Bitcoin traded primarily sideways this week between $66,000 and $72,000, struggling to break above $70,000. The digital assets market has lost roughly half its value since October, with Bitcoin retreating from a peak of $126,000. Analysts point to weak U.S. employment data, concerns about capital rotation into the AI sector, and a lack of new positive catalysts.
The Crypto Fear and Greed Index reached extreme fear levels comparable to the 2022 FTX crisis. Market observers suggest Bitcoin may be following the four-year halving cycle pattern, where an extended correction phase follows a new all-time high. Our analysts are closely monitoring whether Bitcoin can maintain the crucial $60,000 support level.
BlackRock made a historic move into decentralized finance by making its $2.4 billion BUIDL token available on Uniswap and purchasing UNI tokens. The BUIDL token, fully backed by U.S. Treasury bills, will trade via UniswapX through whitelisted institutional investors, with Securitize handling compliance and market makers like Wintermute providing liquidity. The UNI token surged 25% immediately following the announcement.

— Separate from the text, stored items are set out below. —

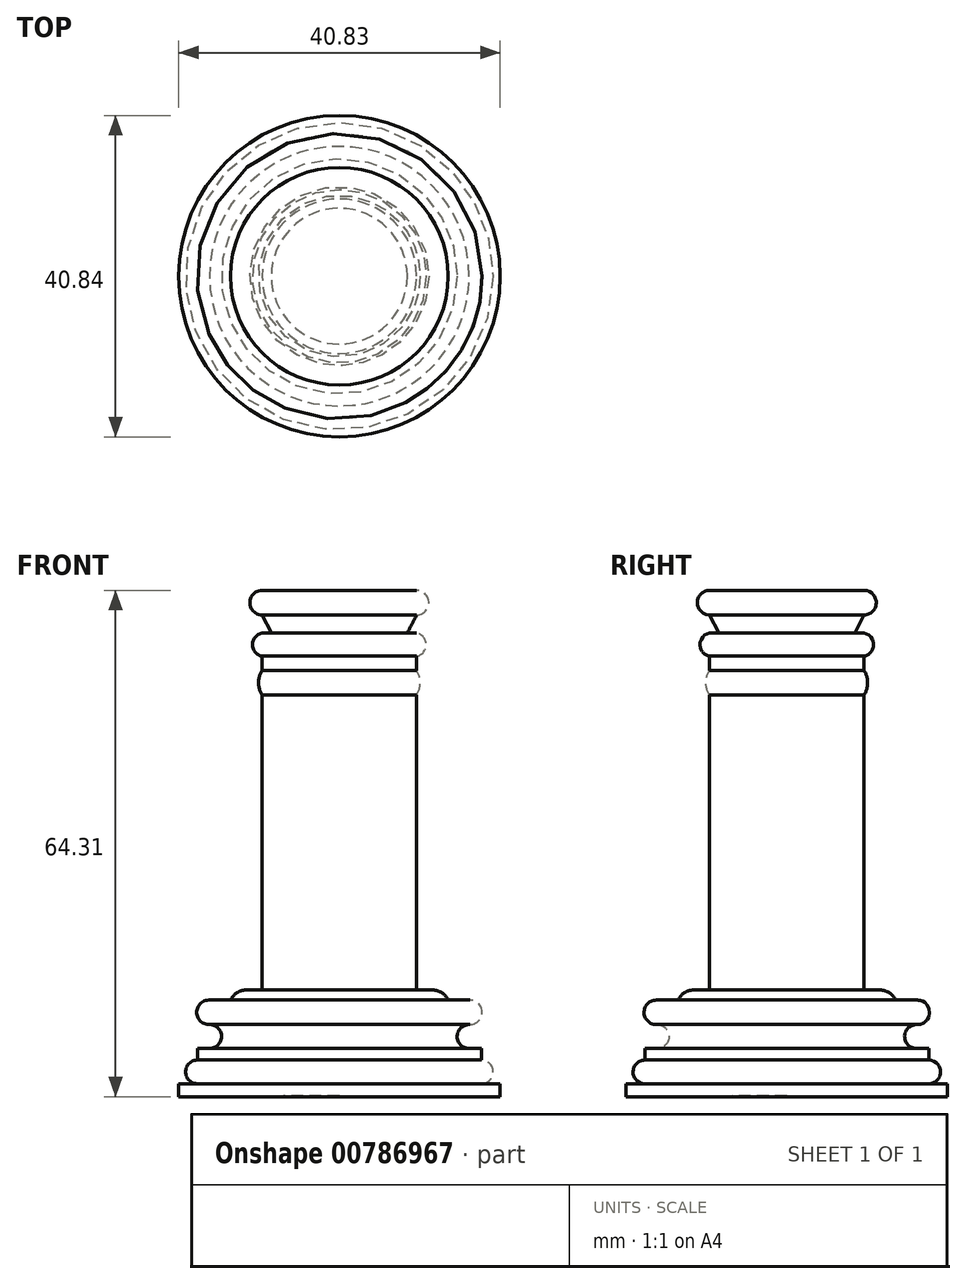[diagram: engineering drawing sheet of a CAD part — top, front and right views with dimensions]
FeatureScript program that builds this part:
annotation { "Feature Type Name" : "Feature", "Feature Type Description" : "" }
export const myFeature = defineFeature(function(context is Context, id is Id, definition is map)
    precondition{}
    {
        {
            var Q0;
            Q0=qCreatedBy(makeId("Front.planeOp"),FACE);
            var sketch = newSketch(context, id + "F0", { "sketchPlane" : qUnion([Q0])});
            skLineSegment(sketch, "E0", {"start": v(-9.82, 0) * mm, "end": v(-19.63, 0) * mm});
            skPoint(sketch, "E1.visualSharp", {"position": v(-21.8, 0) * mm});
            skArc(sketch, "E2", {"start": v(-19.63, 0) * mm, "mid": v(-21.19, -1.55) * mm, "end": v(-19.63, -3.1) * mm});
            skPoint(sketch, "E3.2.internal.orphan", {"position": v(-19.63, -5.41) * mm});
            skArc(sketch, "E4", {"start": v(-19.63, -5.41) * mm, "mid": v(-20.84, -6.88) * mm, "end": v(-19.63, -8.36) * mm});
            skLineSegment(sketch, "E5", {"start": v(-19.63, -8.36) * mm, "end": v(-19.63, -10.15) * mm});
            skLineSegment(sketch, "E6", {"start": v(-27.85, -62.66) * mm, "end": v(-30.23, -62.66) * mm});
            skLineSegment(sketch, "E7", {"start": v(-30.23, -62.66) * mm, "end": v(-30.23, -64.3) * mm});
            skLineSegment(sketch, "E8", {"start": v(-30.23, -64.3) * mm, "end": v(-9.82, -64.2) * mm});
            skArc(sketch, "E9", {"start": v(-27.85, -59.66) * mm, "mid": v(-29.35, -61.16) * mm, "end": v(-27.85, -62.66) * mm});
            skLineSegment(sketch, "E10", {"start": v(-27.85, -59.66) * mm, "end": v(-27.85, -58.19) * mm});
            skLineSegment(sketch, "E11", {"start": v(-27.85, -58.19) * mm, "end": v(-26.3, -58.19) * mm});
            skArc(sketch, "E12", {"start": v(-26.3, -58.19) * mm, "mid": v(-24.78, -56.67) * mm, "end": v(-26.3, -55.15) * mm});
            skArc(sketch, "E13", {"start": v(-26.3, -52.05) * mm, "mid": v(-27.95, -53.6) * mm, "end": v(-26.3, -55.15) * mm});
            skLineSegment(sketch, "E14", {"start": v(-26.3, -52.05) * mm, "end": v(-23.64, -52.05) * mm});
            skLineSegment(sketch, "E15", {"start": v(-23.64, -52.05) * mm, "end": v(-23.64, -50.76) * mm});
            skLineSegment(sketch, "E16", {"start": v(-9.82, 0) * mm, "end": v(-9.82, -64.2) * mm});
            skPoint(sketch, "E17.orphan", {"position": v(0, 0) * mm});
            skPoint(sketch, "E18.orphan", {"position": v(0, -64.15) * mm});
            skArc(sketch, "E19", {"start": v(-19.63, -10.15) * mm, "mid": v(-20.09, -11.71) * mm, "end": v(-19.63, -13.28) * mm});
            skLineSegment(sketch, "E20", {"start": v(-19.63, -13.28) * mm, "end": v(-19.63, -50.76) * mm});
            skLineSegment(sketch, "E21", {"start": v(-23.64, -50.76) * mm, "end": v(-19.63, -50.76) * mm});
            skLineSegment(sketch, "E22", {"start": v(-19.63, -3.1) * mm, "end": v(-18.45, -5.41) * mm});
            skLineSegment(sketch, "E23", {"start": v(-18.45, -5.41) * mm, "end": v(-19.63, -5.41) * mm});
            skSolve(sketch);
        }
        {
            var Q0;
            Q0=makeQuery(id+"F0.imprint","IMPRINT",FACE,{"disambiguationData":[TD([[makeQuery(id+"F0.imprint","IMPRINT",EDGE,{"derivedFrom":sQuery(id+"F0.wireOp",EDGE,"E0")}),1.0]])]});
            var Q1;
            Q1=sQuery(id+"F0.wireOp",EDGE,"E16");
            revolve(context, id + "F1", {"surfaceOperationType" : NewSurfaceOperationType.NEW, "entities" : qUnion([Q0]), "axis" : qUnion([Q1]), "revolveType" : RevolveType.FULL});
        }
        {
            var Q0;
            Q0=makeQuery(id+"F1.opRevolve","SWEPT_EDGE",EDGE,{"disambiguationData":[OSD([sQuery(id+"F0.wireOp",EDGE,"E15"),sQuery(id+"F0.wireOp",EDGE,"E21")])]});
            fillet(context, id + "F2", {"entities" : qUnion([Q0]), "radius" : 2.2 * mm, "tangentPropagation" : true, "allowEdgeOverflow" : false});
        }
        {
            var Q0;
            Q0=makeQuery(id+"F1.opRevolve","SWEPT_EDGE",EDGE,{"disambiguationData":[OSD([sQuery(id+"F0.wireOp",EDGE,"E13"),sQuery(id+"F0.wireOp",EDGE,"E14")])]});
            fillet(context, id + "F3", {"entities" : qUnion([Q0]), "radius" : 156.34 * mm, "tangentPropagation" : true, "allowEdgeOverflow" : false});
        }
    });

Robert Mitchnick, BlackRock's global head of digital assets, called the integration a notable step in the convergence of tokenized assets and DeFi. For Uniswap, this represents a breakthrough: when the world's largest asset manager deliberately chooses DeFi protocols as a settlement layer, it fundamentally shifts perceptions of decentralized infrastructure.
Two White House meetings between major banks and crypto firms ended without breakthrough on stablecoin yields. Banking representatives presented a document proposing a complete ban on stablecoin yields, rewards, and bonuses, while crypto firms showed openness to more limited restrictions. Banks fear that high yields will drain deposits from the traditional banking system, but crypto firms argue that the GENIUS Act already prohibits direct interest payments by stablecoin issuers.
President Trump's crypto adviser Patrick Witt directed both parties to deliver compromise text by the end of February. Beyond stablecoin yields, Democratic senators also demand ethics restrictions around Trump's crypto interests. Market analysts warn that further delays past the midterm elections could extend uncertainty for years.
Tether Investments announced a strategic investment in LayerZero Labs, the company behind the interoperability protocol used by USDt0. LayerZero's technology enables digital assets to move securely across different blockchains without liquidity fragmentation. USDt0, built on LayerZero's Omnichain Fungible Token standard, has facilitated over $70 billion in cross-chain value transfers in less than twelve months since launch.
Tether CEO Paolo Ardoino emphasized that the company invests in infrastructure already delivering real-world utility. Combined with Tether's Wallet Development Kit, the infrastructure provides an advanced foundation for digital asset payments and is also designed for agentic finance where AI agents manage autonomous wallets.